Xbox事業を率いるアシャ・シャルマCEOは、この措置を「Xbox史上最も重大な組織再編」と位置づけ、1600人の即時解雇と、2027年会計年度を通じた1600人の順次削減の方針を明らかにしています。
2025年、前CEOのフィル・スペンサー氏は大規模リストラを実施したときに「プラットフォーム、ハードウェア、ゲームのロードマップはかつてないほど強固だ」と主張していました。しかしそれからわずか1年で、後任のシャルマ氏は公開された従業員向けメッセージのなかで「現在の当社の事業は健全でない」とストレートに述べています。
そして、スペンサー氏が推進していたXbox Game Passへの全面移行やマルチプラットフォーム展開についても、「一定の価値を生んだが、期待したペースでの成長ではなかった」としており、今後の戦略転換の方針を語っています。

まず、今回の組織再編は、将来的に単なるコスト削減にとどまらず、Xboxのビジネスモデルそのもを大きく見直すものとなる模様です。

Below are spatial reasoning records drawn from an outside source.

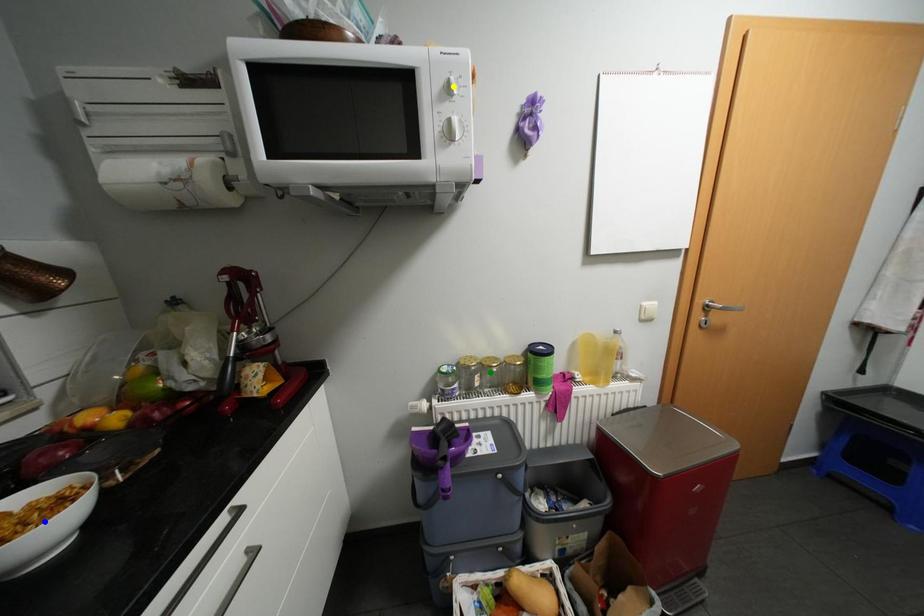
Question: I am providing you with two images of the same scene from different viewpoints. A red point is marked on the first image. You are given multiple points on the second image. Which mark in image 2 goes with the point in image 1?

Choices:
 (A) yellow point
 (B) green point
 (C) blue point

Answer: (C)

まずは当面の施策として、これまで積極的に拡大してきたスタジオポートフォリオの見直しをはかり、いくつかのスタジオの分離独立化や売却、全体的な管理体制の変更が示されました。
独立体制へ移行するのは、カナダのCompulsion GamesとサンフランシスコのDouble Fine Productionsで、マイクロソフトはそれぞれが開発した作品とIP、さらに次回作の開発資金も提供したうえで、独立体制に移行させるとしています。
一方、英Ninja Theoryと英Undead Labsは現在開発中の作品を完成させて展開させていくための資金とともに別の投資家へ売却されます。
また仏Arkaneについては、フランスの労働法に基づく従業員協議(Works Council)が開始されており、「潜在的な戦略的選択肢の検討」が進められているとのことです。
その他、Activision、Blizzard、Bethesda / ZeniMax、King、Mojang、Xbox Game Studiosなどでも人員の削減は予定しているものの、シャルマ氏は「進行中のプロジェクトはキャンセルしない」としています。
ちなみに、人気作『マインクラフト』のMojangと、モバイルゲームスタジオのKingは今後、シャルマ氏が直接管理する体制になるとのことです。
今回の削減計画における、残る1600人の削減は、今会計年度内に順次実施される見込みです。Arkaneの処遇や『Blade』の開発継続可否については、Works Councilの協議結果を待つ必要があります。Ninja TheoryおよびUndead Labsの新オーナーについても現時点では明らかにされていません。
シャルマ氏はXbox事業の組織構造についてもメスを入れることを明らかにしています。
現時点で、同社の一部部門では事業が14もの管理階層を持つなど複雑化しており、チーム全体の規模が2020年代の始まりから40%も肥大化している一方で、Xboxのプレイヤー数やプレイ時間は減少している状況です。
そのため、今後管理階層を3階層まで、多くとも5階層まで削減し、メーカー(開発に専念する実働部隊)、プレイヤーコーチ(開発チーム育成を担いつつ業務に深く関わるリーダー)、そして、重要な意思決定を行い、成果に対する責任を追う管理者(DRI)という、よりフラットな組織体制で今後の作業の合理化とコスト削減を実現していくとしました。
さらに、Xbox事業全体に対しては、従業員数の増加とともに細分化されすぎた業務分担を改めるために、事業全体にわたる損益責任を負う最高執行責任者(COO)として、Xboxでおよそ20年にわたり重要な事業の構築に貢献してきたというヘレン・チャン氏を任命するとしています。
なお、シャルマ氏は今回の発表について「これらの変更は、XBOXの未来を縮小するものではなく、より大きくするためのものだ」と述べています。当面の施策はスタジオの削減と切り離し・管理体制の整理といった縮小方向のものですが、今後10年を見据え「Xboxが毎日10億人以上の人々を楽しませ、誰もが創造し、つながる機会を提供する数少ない企業の一つになることを望む」としています。